I noticed a passage in the Big Book today I'd not paid attention to before--or at least a sentence. It says:
We went back through our lives. Nothing counted but thoroughness and honesty. When we were finished we considered it carefully. The first thing apparent was that this world and its people were often quite wrong. To conclude that others were wrong was as far as most of us ever got. The usual outcome was that people continued to wrong us and we stayed sore. Sometimes it was remorse and then we were sore at ourselves. But the more we fought and tried to have our own way, the worse matters got. As in war, the victor only seemed to win. Our moments of triumph were short-lived. (Alcoholics Anonymous, pages 65-66)

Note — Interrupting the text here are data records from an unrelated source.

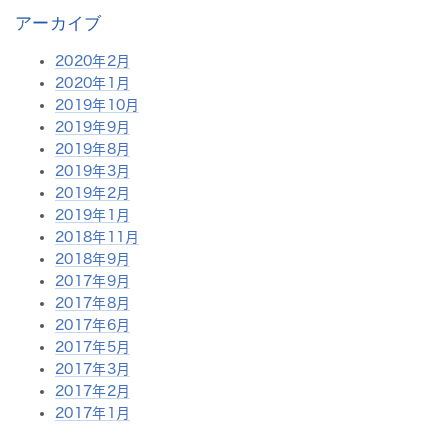
アーカイブ
2020年2月
2020年1月
2019年10月
2019年9月
2019年8月
2019年3月
2019年2月
2019年1月
2018年11月
2018年9月
2017年9月
2017年8月
2017年6月
2017年5月
2017年3月
2017年2月
2017年1月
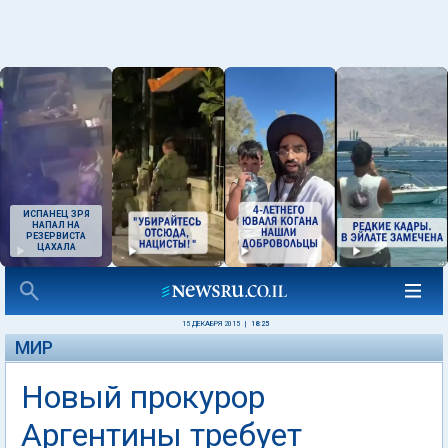
ИСПАНЕЦ ЗРЯ
НАПАЛ НА
РЕЗЕРВИСТА
ЦАХАЛА
15 ДЕКАБРЯ 2015
|
18:25
МИР
Новый прокурор
Аргентины требует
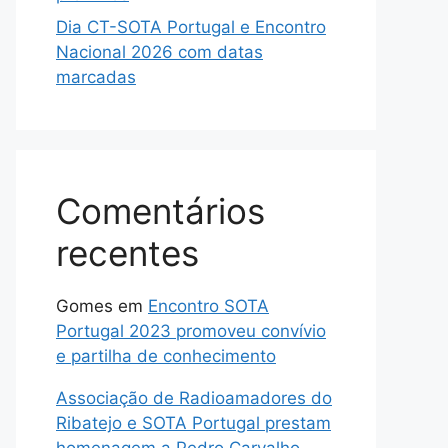
Dia CT-SOTA Portugal e Encontro
Nacional 2026 com datas
marcadas
Comentários
recentes
Gomes
em
Encontro SOTA
Portugal 2023 promoveu convívio
e partilha de conhecimento
Associação de Radioamadores do
Ribatejo e SOTA Portugal prestam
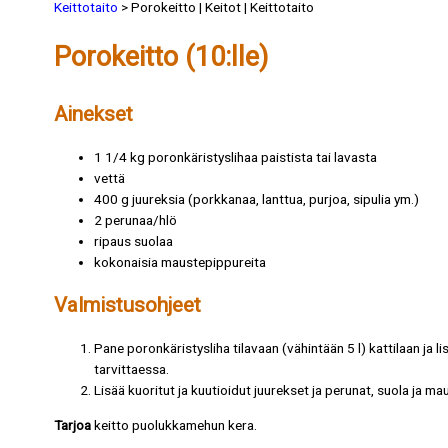
Keittotaito
> Porokeitto | Keitot | Keittotaito
Porokeitto (10:lle)
Ainekset
1 1/4 kg poronkäristyslihaa paistista tai lavasta
vettä
400 g juureksia (porkkanaa, lanttua, purjoa, sipulia ym.)
2 perunaa/hlö
ripaus suolaa
kokonaisia maustepippureita
Valmistusohjeet
Pane poronkäristysliha tilavaan (vähintään 5 l) kattilaan ja lis
tarvittaessa.
Lisää kuoritut ja kuutioidut juurekset ja perunat, suola ja 
Tarjoa
keitto puolukkamehun kera.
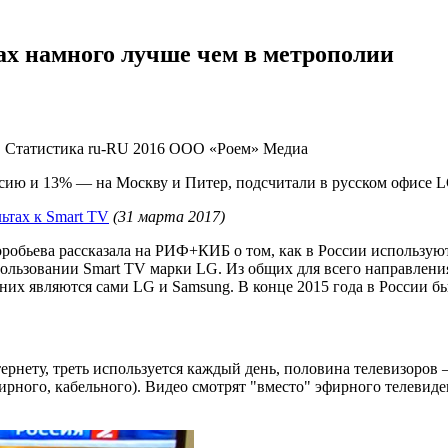
нах намного лучше чем в метрополии
, Статистика
ru-RU
2016
ООО «Роем»
Медиа
сию и 13% — на Москву и Питер, подсчитали в русском офисе 
ьтах к Smart TV
(31 марта 2017)
оробьева рассказала на РИФ+КИБ о том, как в России использу
пользовании Smart TV марки LG. Из общих для всего направлени
х являются сами LG и Samsung. В конце 2015 года в России был
ернету, треть используется каждый день, половина телевизоров
ирного, кабельного). Видео смотрят "вместо" эфирного телевиде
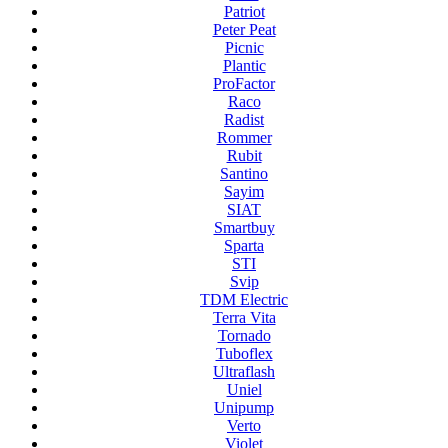
Patriot
Peter Peat
Picnic
Plantic
ProFactor
Raco
Radist
Rommer
Rubit
Santino
Sayim
SIAT
Smartbuy
Sparta
STI
Svip
TDM Electric
Terra Vita
Tornado
Tuboflex
Ultraflash
Uniel
Unipump
Verto
Violet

The sentence that grabbed me is, "As in war, the victor only seemed to win." In the middle of political frays, I can't help but see a parallel. Sometimes coming in a close second means a lot more than coming in first, when the victory was "supposed" to be larger. It happens in personal relationships, of course. When one person tromps all over another person, they appear to have won whatever contest was being fought, but in destroying the other person, the "victor" may be so guilt-ridden it destroys them. That's what's being talked about here, isn't it? At least in part. We're determined to be vindicated. And that superior position will be ours no matter what it may do to the other person. Or, of course, to us!
What does victory mean? Well, it can be defeating another, or it can mean success in a struggle against difficulties or an obstacle. The definition of "struggle" starts talking about forceful or violent efforts. That doesn't sound real pleasant, though I like that definition of victory better than the first. The one I like best is the state of having triumphed. "Triumph" started out as a Roman general riding into the city and receiving honors. Neat bit of trivia, huh? But the last sentence of the quote from the Big Book says the honor-giving doesn't last long.
"We stayed sore." At others or at ourselves. That doesn't feel like a victory, does it? So, what does victory feel like? The passage goes on soon to one more often quoted, "For when harboring such feeling we shut ourselves off from the sunlight of the Spirit." That's what victory ought to feel like. Sunlight. Of the Spirit on my spirit! The Spirit's sunshine warming me up. Neat. I may not feel like I need warming up when it gets 110 outside here in Texas, but I've been cold for months, probably a result of the metabolic changes as my body adjusts to loss of insulation. Being warm feels REALLY GOOD these days. I'd rather have God's Spirit warming my spirit than any kind of one-ups-man-ship over ANYBODY.
If doing step four with thoroughness and honesty will give me that kind of warmth through and through, on with the honesty! Who else can I come up with that I resent? What other fears do I have? Come, walk into Rome with me, and receive the honors for a job well done, and with all of us walking in together, the triumph will be shared and radiate and be long-lived.
Have you worked step four thoroughly? Could you do it better for the sunshine of the Spirit?